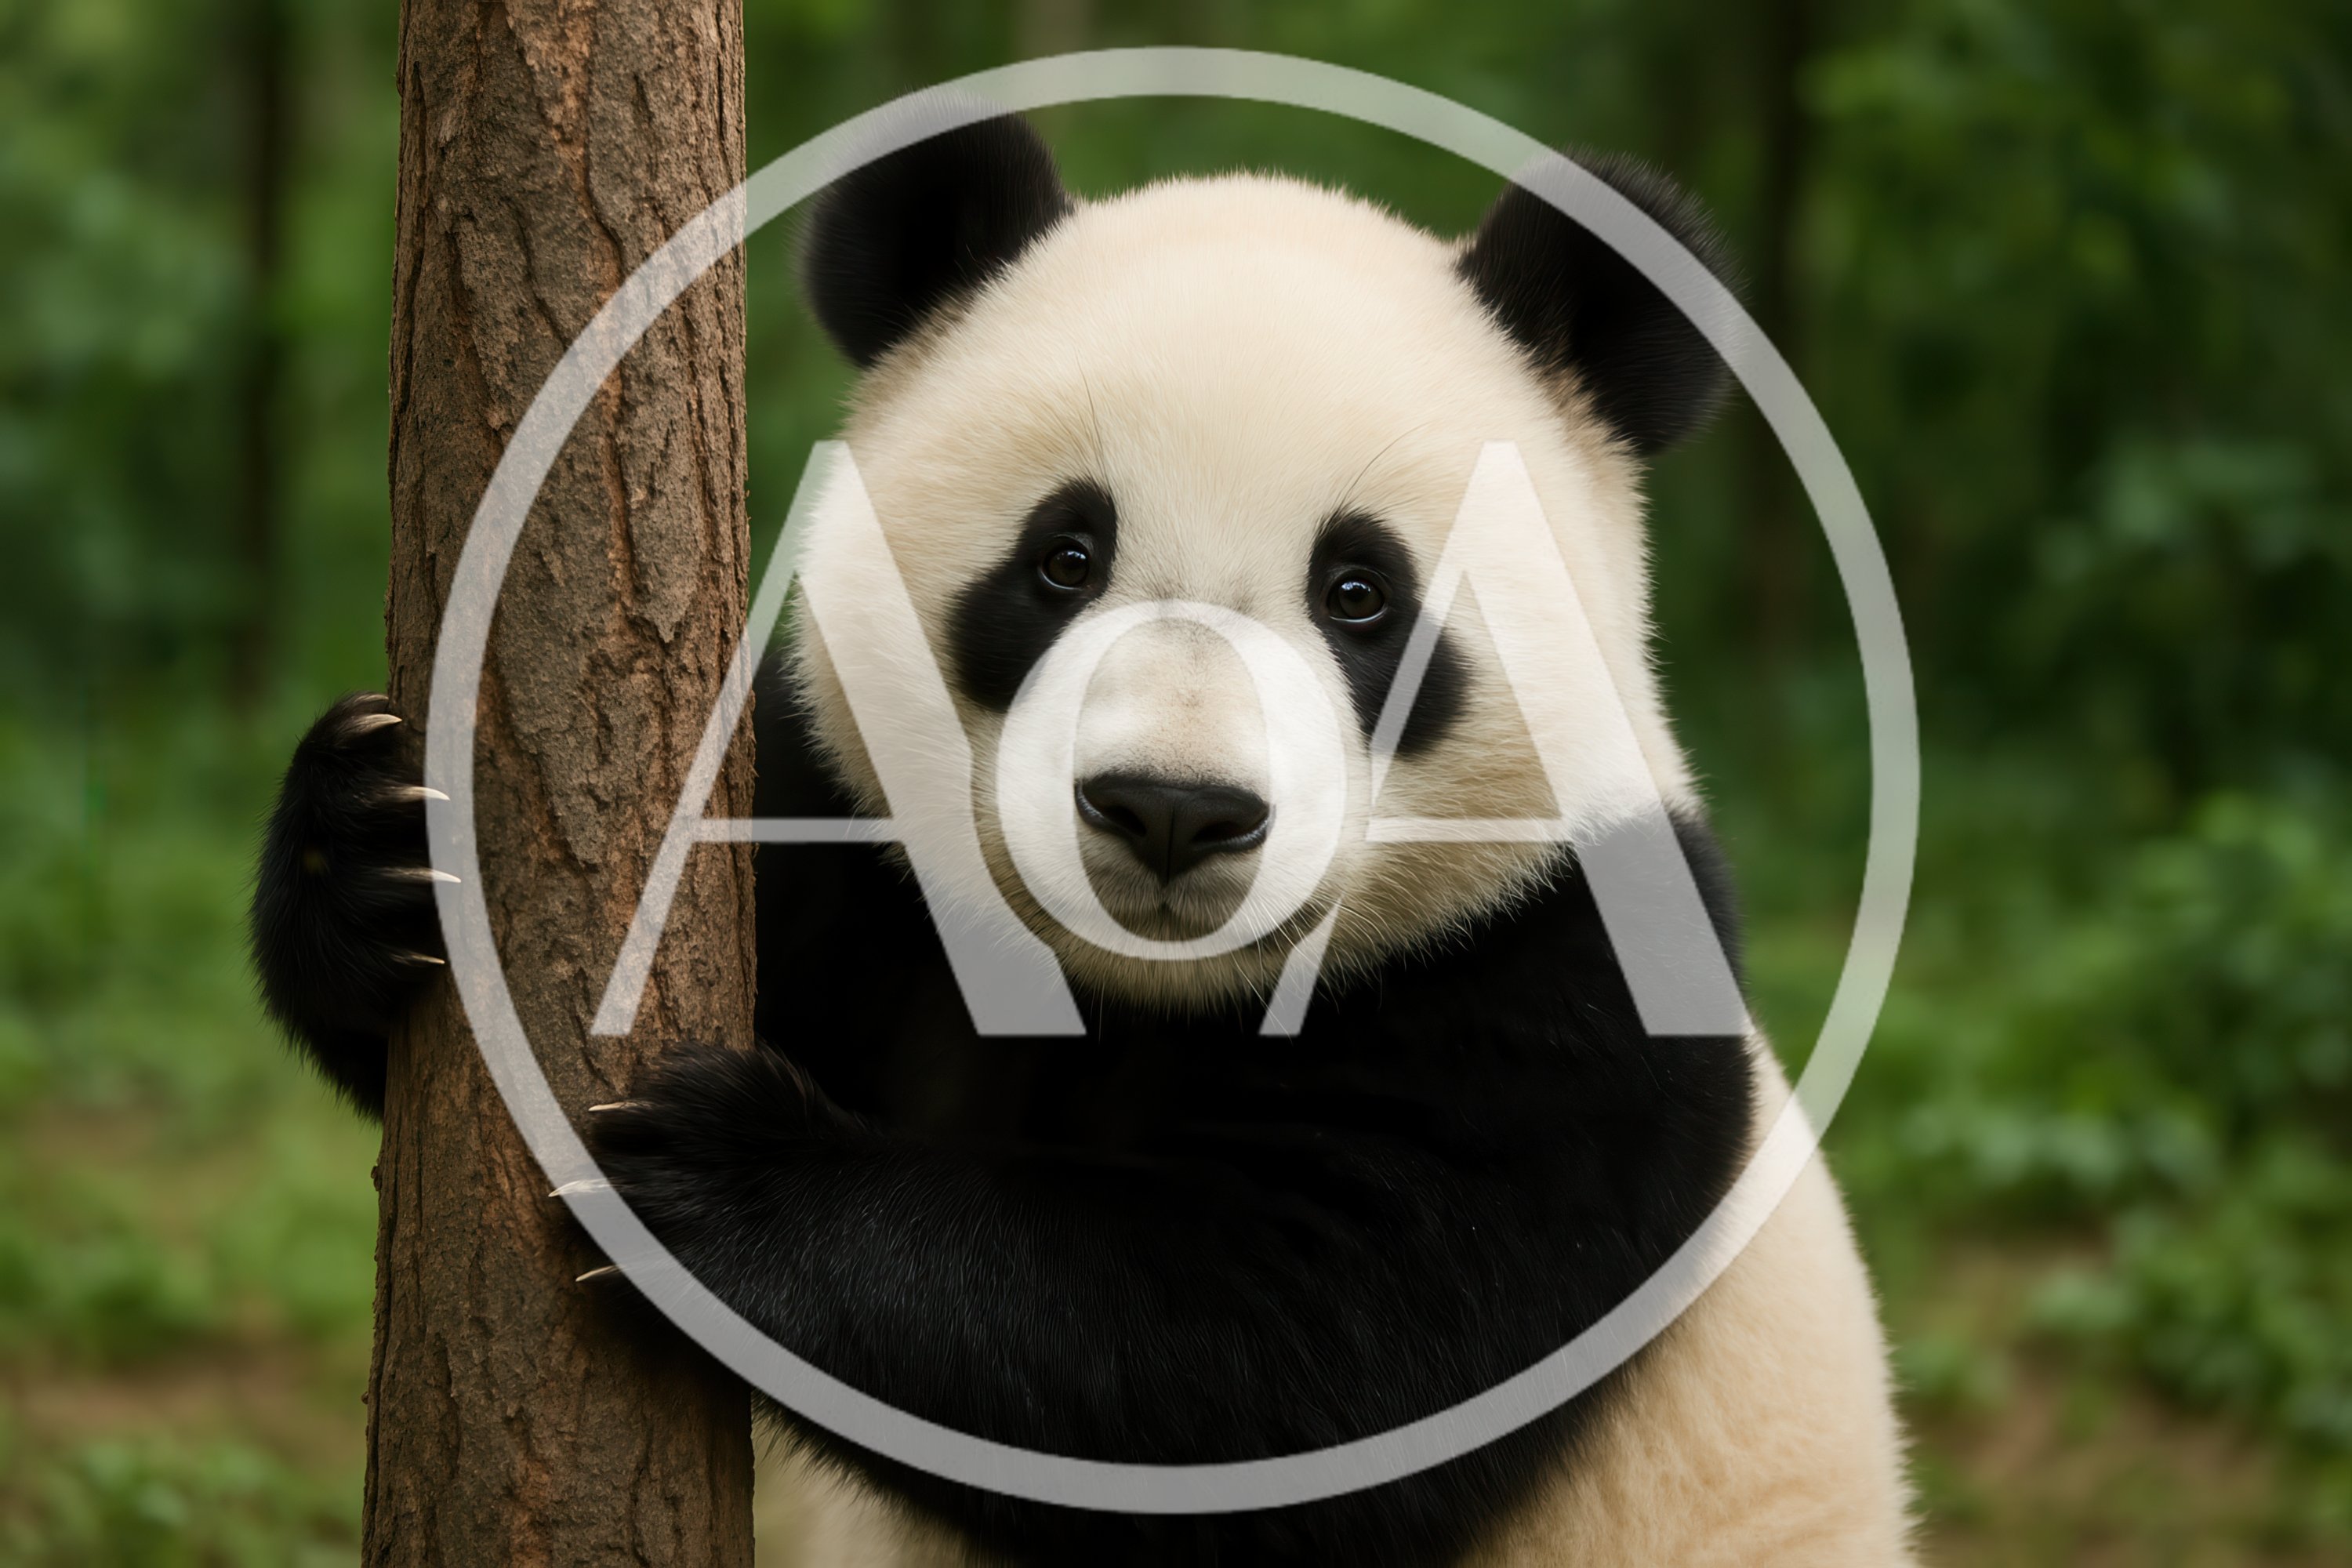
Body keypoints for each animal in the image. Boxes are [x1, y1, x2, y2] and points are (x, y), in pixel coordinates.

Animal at [251, 117, 1914, 1567]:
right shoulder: (865, 860)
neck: (1144, 993)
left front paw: (725, 1188)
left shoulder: (1572, 997)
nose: (1171, 807)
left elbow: (1273, 1370)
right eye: (1064, 559)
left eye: (1360, 596)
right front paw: (376, 849)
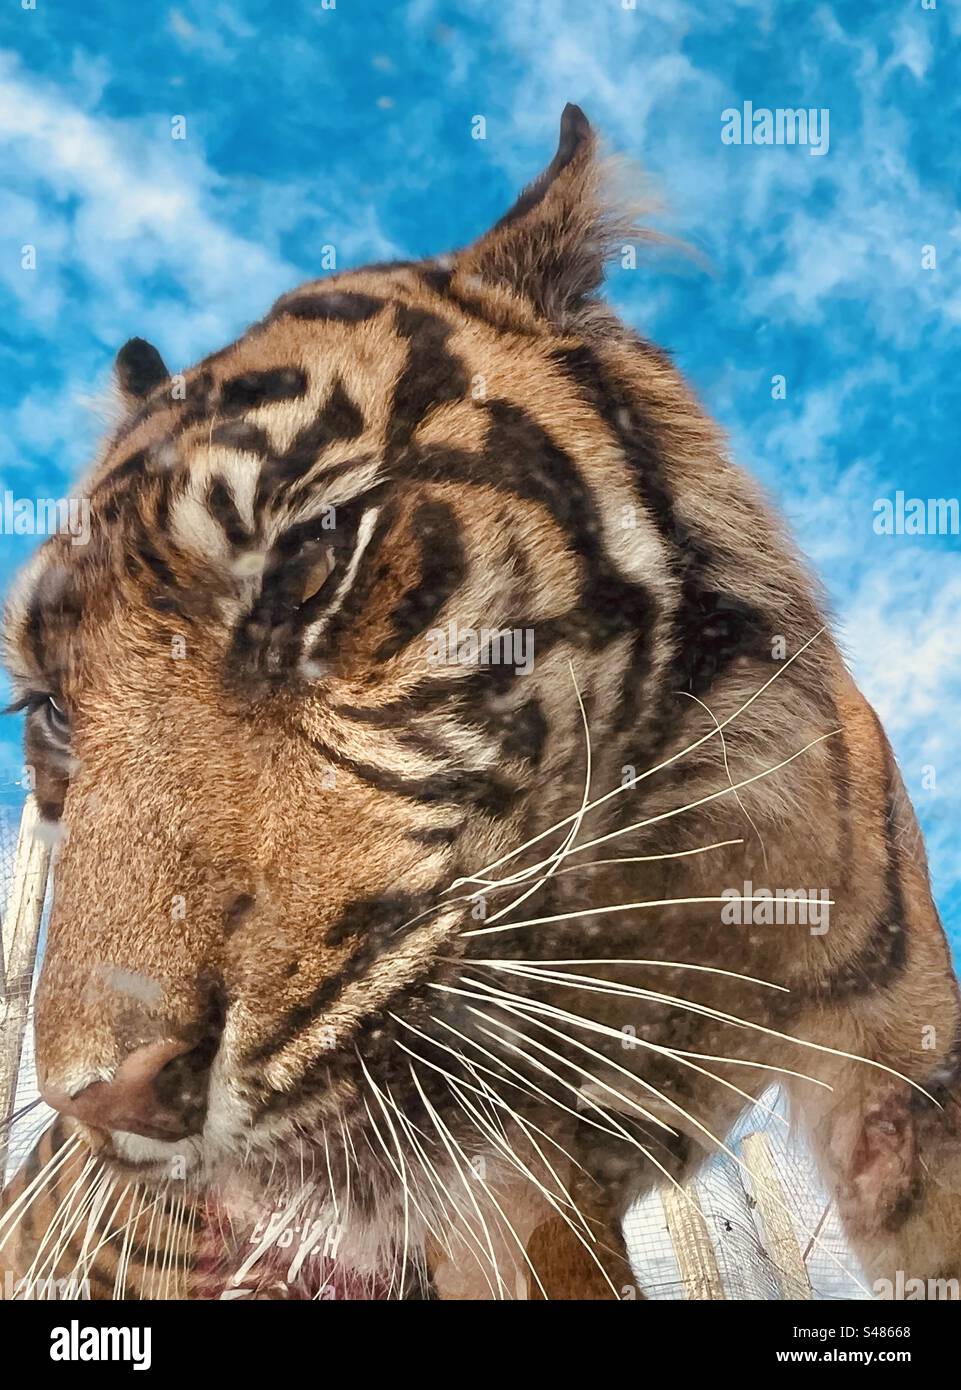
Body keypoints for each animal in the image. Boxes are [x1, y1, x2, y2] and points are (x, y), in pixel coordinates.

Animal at [1, 102, 959, 1301]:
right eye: (51, 708)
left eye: (308, 566)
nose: (106, 1103)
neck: (639, 872)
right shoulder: (503, 1166)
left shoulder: (905, 1062)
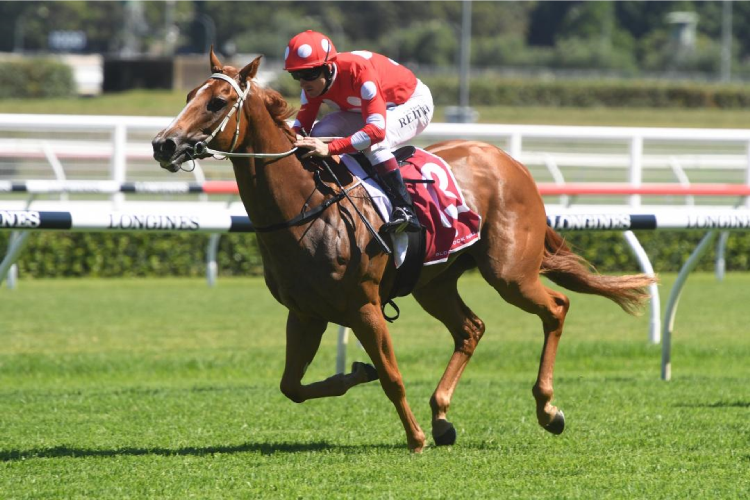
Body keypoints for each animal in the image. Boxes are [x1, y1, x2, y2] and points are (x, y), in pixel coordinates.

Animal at [151, 51, 652, 454]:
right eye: (190, 94)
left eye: (217, 102)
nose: (164, 143)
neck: (305, 207)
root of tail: (510, 161)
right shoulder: (305, 312)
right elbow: (291, 386)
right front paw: (357, 374)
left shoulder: (364, 305)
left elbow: (391, 376)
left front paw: (414, 439)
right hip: (435, 281)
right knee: (471, 328)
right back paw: (443, 416)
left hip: (509, 271)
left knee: (556, 307)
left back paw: (547, 410)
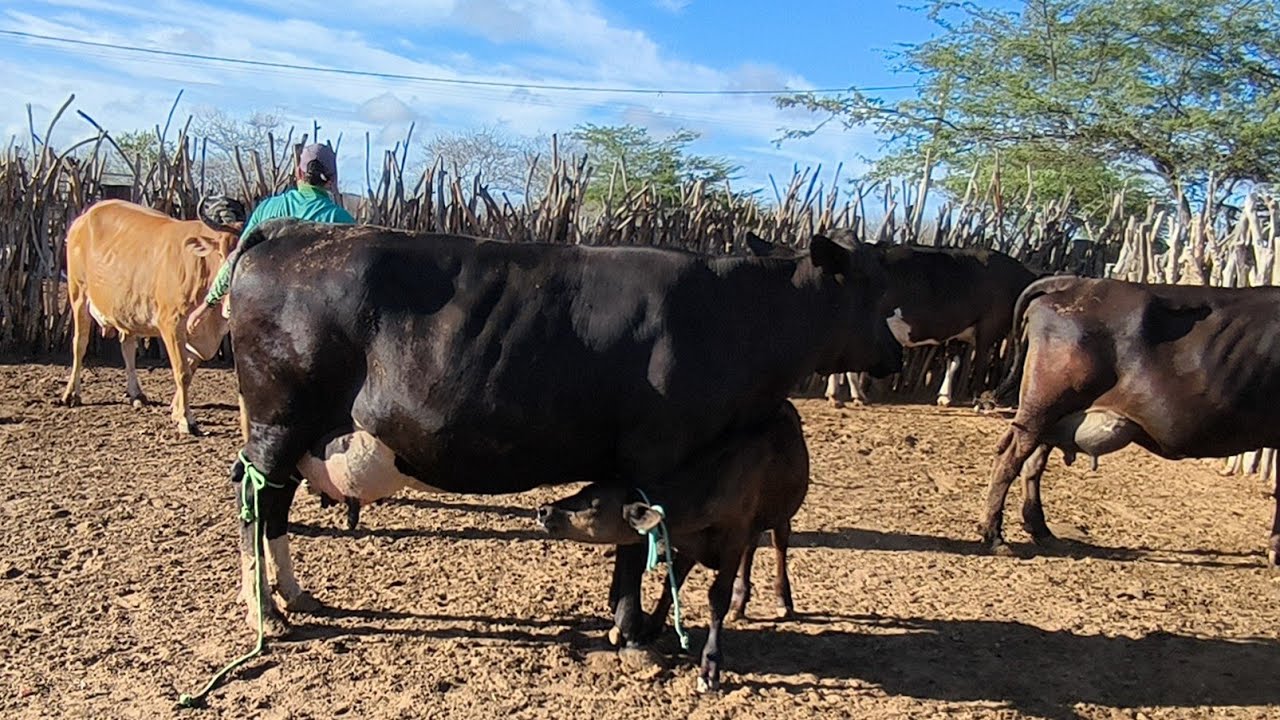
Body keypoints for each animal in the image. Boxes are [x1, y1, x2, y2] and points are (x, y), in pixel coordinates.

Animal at [59, 198, 244, 435]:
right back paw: (72, 394)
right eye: (221, 254)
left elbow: (191, 368)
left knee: (127, 345)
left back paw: (136, 393)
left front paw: (176, 410)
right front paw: (186, 420)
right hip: (78, 295)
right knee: (79, 344)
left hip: (125, 308)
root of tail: (86, 215)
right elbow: (182, 372)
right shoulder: (171, 324)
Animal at [536, 400, 809, 692]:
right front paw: (651, 628)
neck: (712, 488)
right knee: (753, 548)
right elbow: (671, 583)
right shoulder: (692, 542)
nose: (544, 510)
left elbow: (717, 596)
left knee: (780, 541)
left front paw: (709, 667)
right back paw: (740, 604)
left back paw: (782, 599)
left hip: (781, 514)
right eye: (581, 490)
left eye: (594, 505)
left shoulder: (733, 538)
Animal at [822, 240, 1038, 408]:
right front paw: (980, 402)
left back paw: (845, 395)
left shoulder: (956, 330)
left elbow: (954, 361)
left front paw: (944, 397)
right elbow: (980, 364)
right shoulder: (988, 328)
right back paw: (846, 396)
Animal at [979, 275, 1280, 566]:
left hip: (1053, 416)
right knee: (1009, 459)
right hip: (1042, 407)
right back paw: (994, 536)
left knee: (1032, 464)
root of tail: (1078, 282)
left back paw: (1041, 531)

----

To do
Please state how many lines in the listing contain the string "knee", and give nothing besides that number.

Written answer
8